As robo-advisers get more and more well-versed in providing investment advice to clients via websites and apps, advisers will need to up the ante on the digital platforms that they have to offer.
That means focusing heavily on software and services that can help to facilitate effective financial planning and client servicing.
Many service providers claim to be up for the challenge of assisting advisory firms in upgrading their technology, which is why Orion Advisor Services announced its integration with Advizr, a financial-planning program. With the new tool, advisers will be able to create plans for their clients using goals-based strategies. For advisers who use Orion, there is no additional cost to take advantage of this integrated service.
The two-way integration will allow data from Orion's account-management and performance-reporting software to feed through to Advizr's platform, which also aggregates personal financial data using Quovo, a data analytics company. From there, advisers will be able to gauge the best plan for each of their clients, taking bank, investment and loan accounts into consideration.
"It is one of the many ways that advisers are differentiating their value proposition, especially against robos," said Eric Clarke, president of Omaha, Neb.-based Orion.
Robo-advisers are investing millions of dollars to create more intuitive interfaces and user-friendly technology in an attempt to plan clients' financial futures. They'll also be charging for their services at a fraction of the cost of most traditional advisory firms.
Neal Quon, co-founder of the financial adviser technology consultancy QuonWarrene, said that advisers are demanding these digital financial-planning tools to reach a wider audience.
Yes, advisers can guard their practices against potential threats by adding their own robo-advisory platform.
Regardless, it is important to show that they can flex muscles that these automated platforms don't yet have, and the way to do that is through personalized financial planning.
“The emergence of robo-advisers has begun to commoditize investment management, resulting in compression for assets-under-management fees,” Mr. Quon said. “Advisers are looking toward fee-based financial planning to strengthen the adviser-client relationship, as well as to stabilize or bolster revenues to their practice.”
The industry has seen a reemergence of financial planning, said Phil Cunningham, the chief executive of Advicent Solutions, a financial-planning technology provider.
“It used to be a financial plan was something only for high-net-worth or ultra-high-net-worth clients,” Mr. Cunningham said.
Many firms have already begun to place more of an emphasis on financial-planning software. In February, Fidelity acquired another financial-planning software provider, eMoney Advisor. Envestnet, the wealth management technology provider, acquired financial-planning software firm Finance Logix in May.
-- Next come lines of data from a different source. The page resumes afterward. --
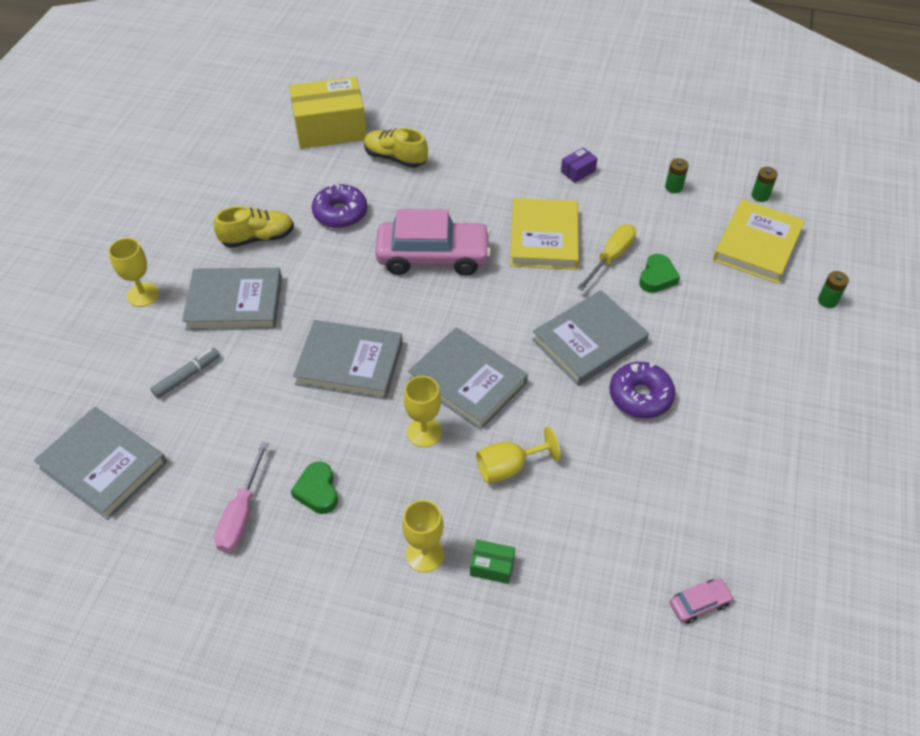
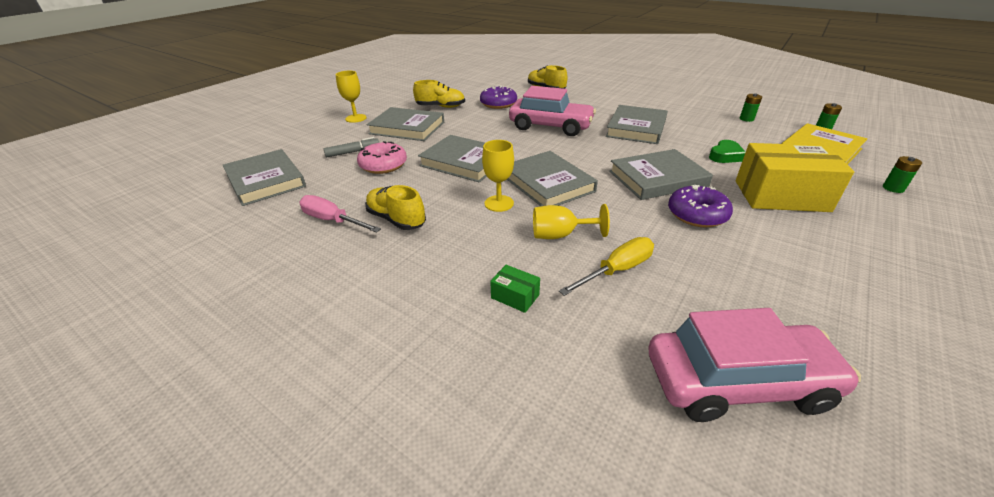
camera: 20 degrees right, 15 degrees down
pink screwdriver [214,442,269,552] -> pink screwdriver turned 90 degrees clockwise [299,195,381,233]
yellow box [289,77,367,149] -> yellow box moved to [736,143,854,212]
green heart [291,462,338,514] -> yellow shoe [365,185,426,230]
yellow goblet [402,500,444,573] -> none
yellow book [510,198,579,270] -> grey book [606,105,668,144]
purple box [561,147,598,183] -> none
yellow screwdriver [577,224,636,291] -> yellow screwdriver moved to [559,237,654,296]
pink car [670,578,734,624] -> pink car [648,308,861,422], size x2.38
none -> pink donut [357,141,407,174]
"Before all the robos, there was just clear value in financial plans," said Hussain Zaidi, the co-founder and chief executive of Advizr. "After the robos, we are now seeing another factor at play — and that's fear.
"A lot of the investment advisers and institutions want to make sure their offering is relevant and valuable, [a motivating factor] for them to go beyond investment management and go toward holistic financial planning," he added.
Matt Schulte, senior vice president and head of financial planning at eMoney, said the industry is moving away from a product focus to a financial-planning focus. Because of this, advisers are able to engage their clients more effectively and spark long-term relationships.
"It's allowing advisers to offer a complete picture to their clients," Mr. Schulte said. "They are giving their clients a live updating balance sheet and net-worth statement.
"In the old days, advisers had [only] certain pieces of data, but now, through different technologies, they are really able to pull everything together," he added.